# [DOCUMENT SECTION]
******
Our only rule was that whichever foster children we got had to be two years younger than my son at least. I needed to ensure that he was safe and would be able to stand up for himself if necessary.
How did you start your foster care job with National Fostering Group?
We started off with a respite placement – two brothers aged five and six. Not long after that we had three siblings come to live with us – a girl aged four, a two and a half year old boy and their sister aged 17 months.
They were with us for 18 months before going to live with their grandparents on a special guardianship. But that broke down after a while and they came back. They are still with us now, aged 15, 13 and 12.
What are the rewards of fostering for you?
The best part is seeing a child’s progression – when they start to feel safe. One time my husband was cooking dinner, when the foster children were younger, the little girl asked ‘what’s that smell?’ and I said ‘that’s dinner’ and she said ‘who’s it for?’ and I said ‘all of us’.
She ran in to tell her brother and sister because it wasn’t something they were used to. Sometimes they used to smell the sheets and smell your hair but then, over time, being fed and having clean sheets and clean hair just becomes part of normal life.
And that’s when you know you’re making a difference. It’s wonderful when you see the stress leave their faces and they start to smile. They stop feeling like they’re in a stranger’s house and start to feel like this is their home and ask if their friends can come round.
And what are the challenges?
All children in care have issues and that can be hard to deal with. It can be draining when you’re putting your whole effort in and you don’t always get it right.
******
Saved entries:
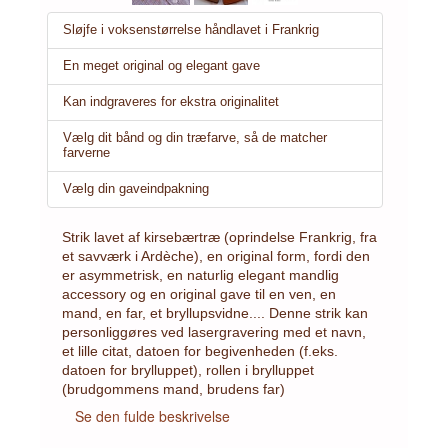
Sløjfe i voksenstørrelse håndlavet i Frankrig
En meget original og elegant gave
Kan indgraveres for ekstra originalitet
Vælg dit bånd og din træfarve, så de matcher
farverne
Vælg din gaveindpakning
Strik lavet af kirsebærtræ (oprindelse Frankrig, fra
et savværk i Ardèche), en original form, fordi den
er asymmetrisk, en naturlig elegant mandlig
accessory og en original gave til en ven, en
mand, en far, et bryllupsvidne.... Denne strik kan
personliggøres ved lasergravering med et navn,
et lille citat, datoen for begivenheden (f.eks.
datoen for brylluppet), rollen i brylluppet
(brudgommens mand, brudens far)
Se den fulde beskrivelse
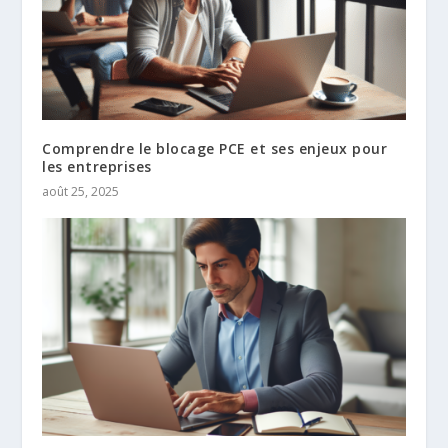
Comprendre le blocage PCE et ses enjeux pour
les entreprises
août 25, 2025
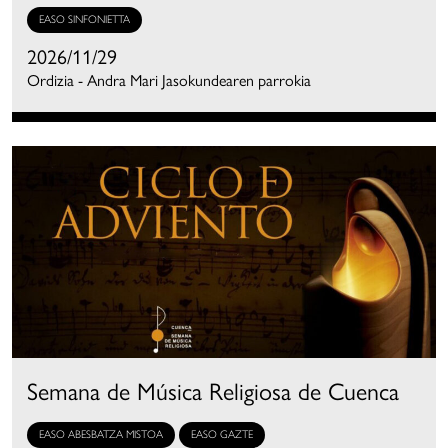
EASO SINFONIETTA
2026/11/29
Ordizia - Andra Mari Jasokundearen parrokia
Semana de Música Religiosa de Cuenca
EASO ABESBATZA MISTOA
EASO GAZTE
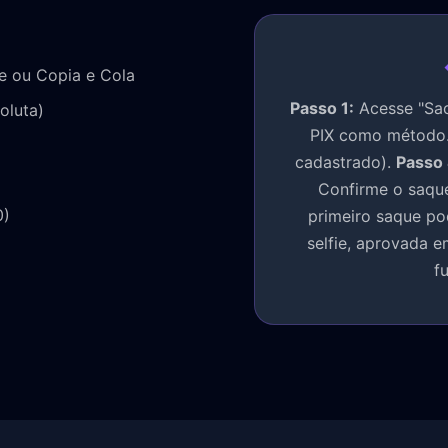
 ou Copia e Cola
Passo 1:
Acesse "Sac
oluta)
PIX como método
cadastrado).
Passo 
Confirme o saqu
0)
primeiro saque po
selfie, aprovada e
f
******
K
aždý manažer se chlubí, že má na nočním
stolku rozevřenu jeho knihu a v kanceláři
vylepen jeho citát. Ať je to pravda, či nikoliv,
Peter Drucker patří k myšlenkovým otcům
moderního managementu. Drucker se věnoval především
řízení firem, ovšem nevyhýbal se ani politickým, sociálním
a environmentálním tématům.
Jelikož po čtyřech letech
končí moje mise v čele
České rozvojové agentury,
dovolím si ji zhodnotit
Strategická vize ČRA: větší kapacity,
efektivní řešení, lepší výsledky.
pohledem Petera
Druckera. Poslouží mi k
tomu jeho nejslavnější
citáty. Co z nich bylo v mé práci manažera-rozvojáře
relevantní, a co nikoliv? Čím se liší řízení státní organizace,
******
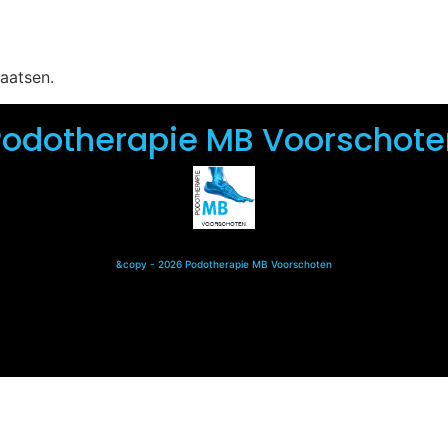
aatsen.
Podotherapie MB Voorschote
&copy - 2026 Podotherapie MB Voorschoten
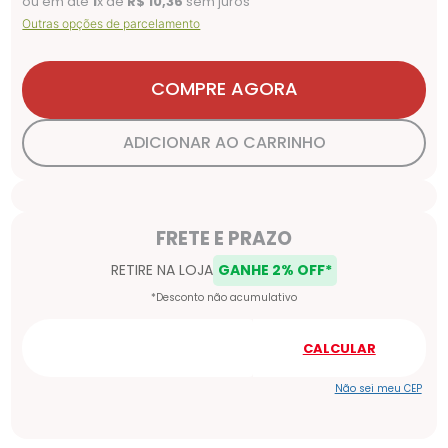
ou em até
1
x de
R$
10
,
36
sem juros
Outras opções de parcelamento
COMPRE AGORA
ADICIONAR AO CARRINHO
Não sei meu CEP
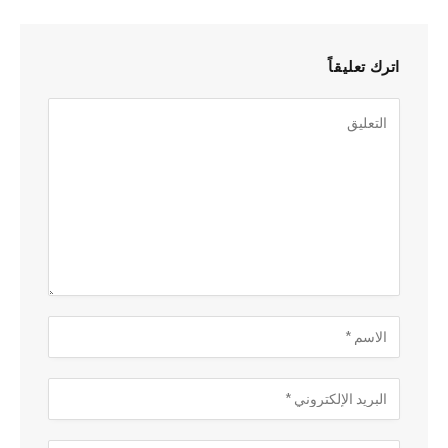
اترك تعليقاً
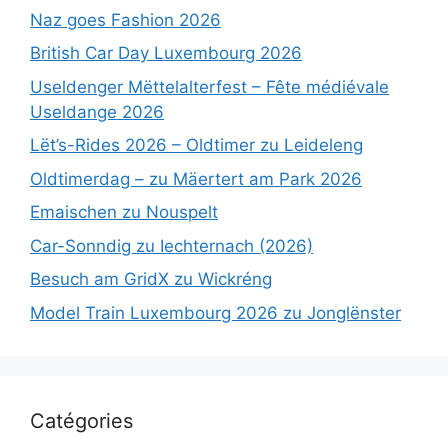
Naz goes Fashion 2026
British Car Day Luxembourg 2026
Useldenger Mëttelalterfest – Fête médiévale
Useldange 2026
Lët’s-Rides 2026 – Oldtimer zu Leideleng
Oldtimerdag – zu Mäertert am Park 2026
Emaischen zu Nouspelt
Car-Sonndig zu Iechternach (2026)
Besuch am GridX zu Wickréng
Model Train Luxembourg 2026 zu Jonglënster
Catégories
******
Pick up the foster care interview after its final sentence and keep writing it.

# [RESULT BELOW]
My youngest son came in from school one day and he was talking to me about something when one of the younger foster children did something and I went straight over to them. My son said ‘I’ll talk to you later’ and I thought then how hard it is to get the balance right.
It’s hard, too, to have to interact with people who’ve done bad things to the children. You wouldn’t normally dream of having a relationship with someone like that but you have to for the children’s sake. If you can encourage the children to feel compassion, rather than anger or hatred, it’s far better for them in the long term.
What’s good about working for National Fostering Group?
It is the support you get from the moment you call. There is someone you can speak to immediately and things get things put in place quickly. I had an issue recently and I emailed on Friday and by Monday the therapist was on the phone. You feel very supported.
And if there’s anything you want to learn, they will find a training course for you. And that’s great because the better we become, the better the children’s lives become.
The pay is generous, too, so you never find yourself worrying about taking the children on holiday or feeling like you need to get a second job to make it work. Fostering is a full-time job and getting a decent wage means you can give it your all without any distractions.
What advice would you give to anyone considering fostering?
Do it, but make sure you’re doing it for the right reasons, because every knockback damages a child and they’ve had so many already.
It’s not like bringing up your own children, you have to be prepared to go through very rough times. You need to have a great deal of dedication and patience.
Sometimes I talk to people who are fearful of children in care and I say ‘they are just children who’ve had a difficult time and who need love and guidance’. Our eldest foster child is an A-grade student and he’s training for his second dan in Karate. The second one is more troubled but, oh, what a love he is.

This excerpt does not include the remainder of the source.